Freud
Les hommes tendent au bonheur
Quels sont les desseins et les objectifs vitaux trahis par la conduite des hommes, que demandent-ils à la vie, et à quoi tendent-ils ? On n'a guère de chance de se tromper en répondant : ils tendent au bonheur; les hommes veulent être heureux et
le rester. Cette aspiration a deux faces, un but négatif et un but positif : d'un côté
éviter douleur et privation de joie, de l'autre rechercher de fortes jouissances. En un
sens plus étroit, le terme « bonheur » signifie seulement que ce second but a été
atteint. En corrélation avec cette dualité de buts, l'activité des hommes peut prendre
deux directions, selon qu'ils cherchent - de manière prépondérante ou même exclusive -
à réaliser l'un ou l'autre.
On le voit, c'est simplement le principe du plaisir qui détermine le but de la vie,
qui gouverne dès l'origine les opérations de l'appareil psychique ; aucun doute ne peut
subsister quant à son utilité, et pourtant l'univers entier - le macrocosme aussi bien
que le microcosme - cherche querelle à son programme. Celui-ci est absolument
irréalisable ; tout l'ordre de l'univers s'y oppose ; on serait tenté de dire qu'il n'est
point entré dans le plan de la « Création » que l'homme soit « heureux». Ce qu'on
nomme bonheur, au sens le plus strict, résulte d'une satisfaction plutôt soudaine de
besoins ayant atteint une haute tension, et n'est possible de par sa nature que sous
forme de phénomène épisodique. Toute persistance d'une situation qu'a fait désirer le
principe du plaisir n'engendre qu'un bien-être assez tiède ; nous sommes ainsi faits
que seul le contraste est capable de nous dispenser une jouissance intense, alors que
l'état lui-même ne nous en procure que très peu. Ainsi nos facultés de bonheur sont
déjà limitées par notre constitution. Or, il nous est beaucoup moins difficile de faire
l'expérience du malheur.
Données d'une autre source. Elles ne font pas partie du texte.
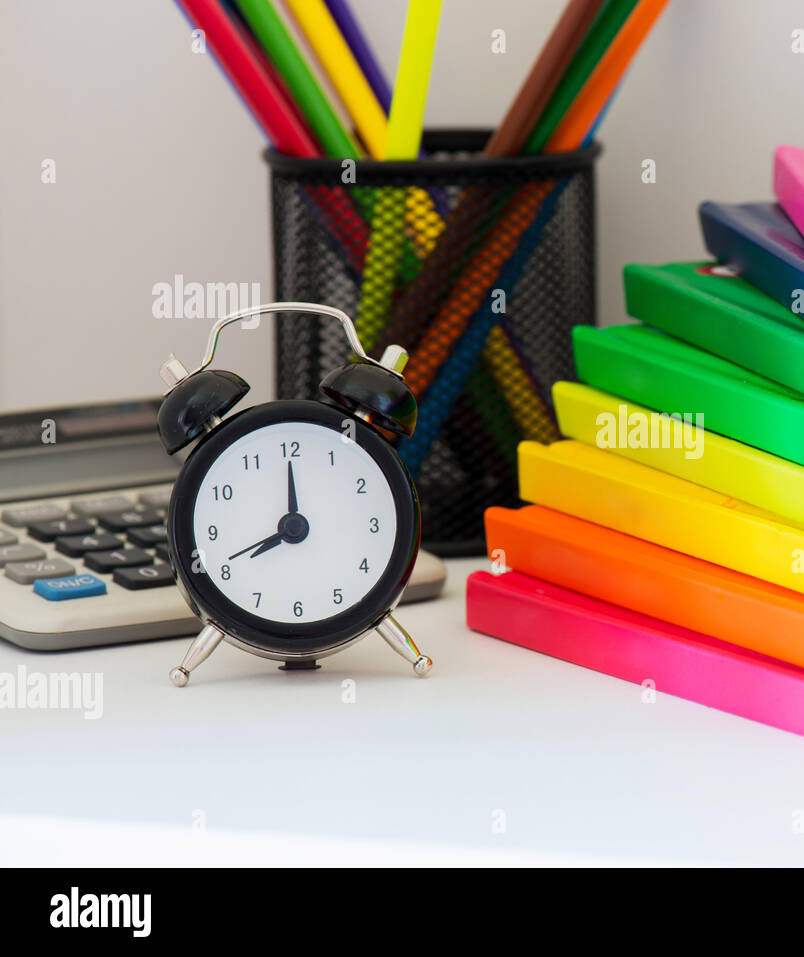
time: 8:00
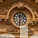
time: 11:32
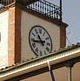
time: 10:43
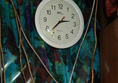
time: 2:37
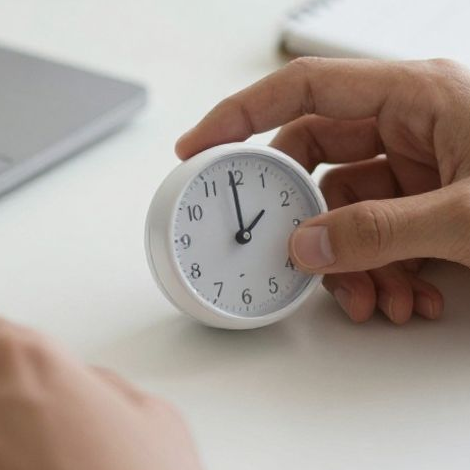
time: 1:59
La souffrance nous menace de trois côtés : dans notre propre
corps qui, destiné à la déchéance et à la dissolution, ne peut même se passer de ces
signaux d'alarme que constituent la douleur et l'angoisse ; du côté du monde extérieur, lequel dispose de forces invincibles et inexorables pour s'acharner contre nous
et nous anéantir ; la troisième menace enfin provient de nos rapports avec les autres
êtres humains. La souffrance issue de cette source nous est plus dure peut-être que
toute autre ; nous sommes enclins à la considérer comme un accessoire en quelque
sorte superflu, bien qu'elle n'appartienne pas moins à notre sort et soit aussi inévitable
que celles dont l'origine est autre.